Thursday, November 8, 2012
D'Alesandro (Sheraton Baltimore City Center Hotel)
*Names in bold indicate Presenter
Many state and municipal governments have efforts underway to create meta-analytic models that incorporate state/local costs. These models are intended to synthesize program effects from the extant literature and model the cost-effectiveness of local implementation. While this evidence-based approach to policymaking is an important policy advance, using these models to formulate crime policy requires careful attention to each of several sources of heterogeneity from variation in model inputs. Meta analytic model inputs that have important variation in effect size (commonly modeled), costs (rarely modeled), and benefits (never modeled). In particular, variation in benefits is a critical source of heterogeneity in cost-benefit modeling and has a known bias.

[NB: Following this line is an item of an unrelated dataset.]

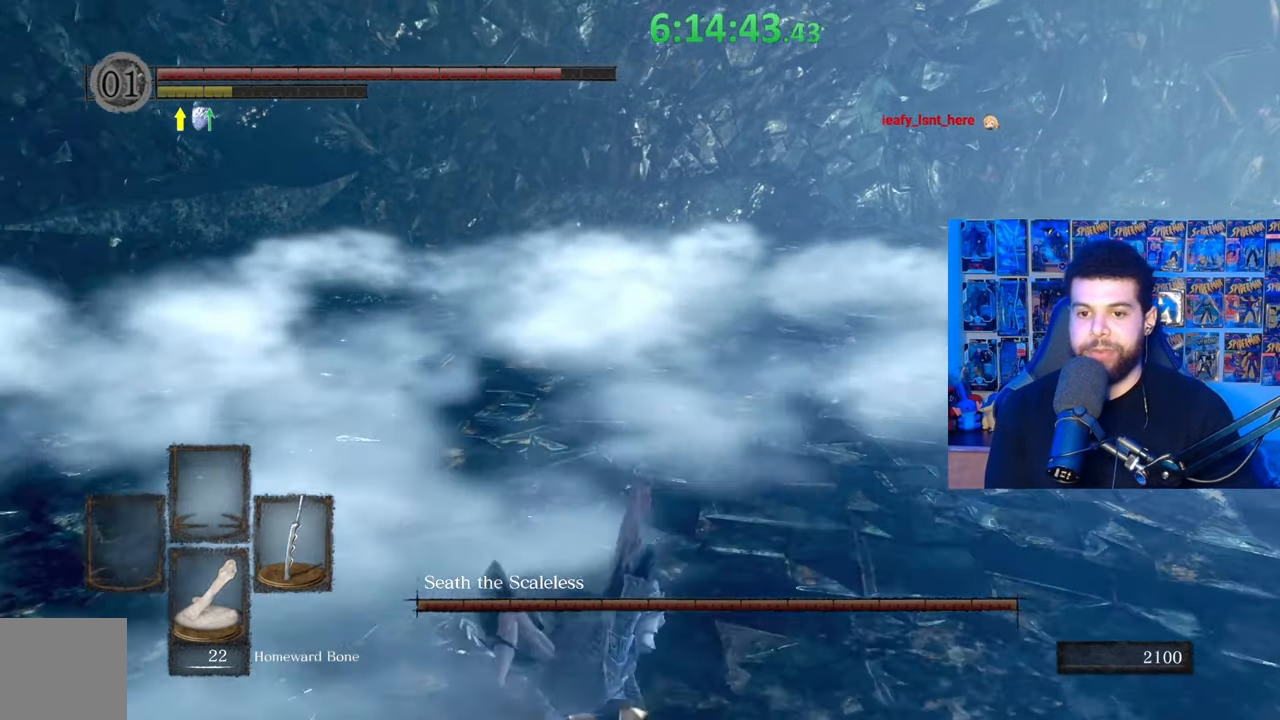
{"buttons": [], "left_stick": "down", "right_stick": "left", "events": [[67, "right_stick", "center"], [483, "right_stick", "left"]]}
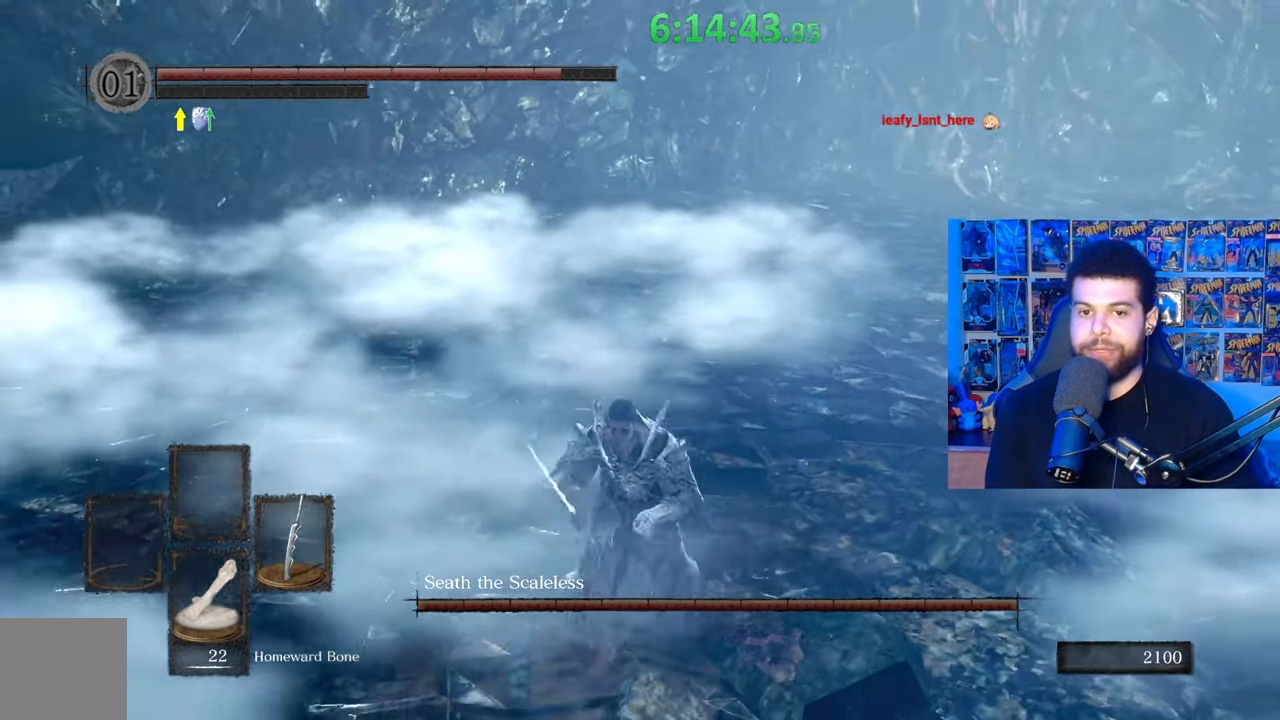
{"buttons": [], "left_stick": "down", "right_stick": "center", "events": [[67, "right_stick", "center"]]}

Recent studies have shown that harms from criminal victimization (and thus the benefits from preventing criminal victimization) are highly skewed such that for some crime types the median harm is as much as an order of magnitude smaller than the mean. Thus, meta-analyses that use mean benefit as an input are likely to greatly overestimate benefits in small samples (e.g. where few program replications are undertaken). We report on a Bayesian approach that incorporates the full distribution of costs, effect sizes and benefits to model the cost-effectiveness of community-based substance abuse treatment in Washington, DC and, using the same data as prior studies, find smaller benefit-cost ratios and substantial increases in the risk that the costs of the program will exceed the benefits.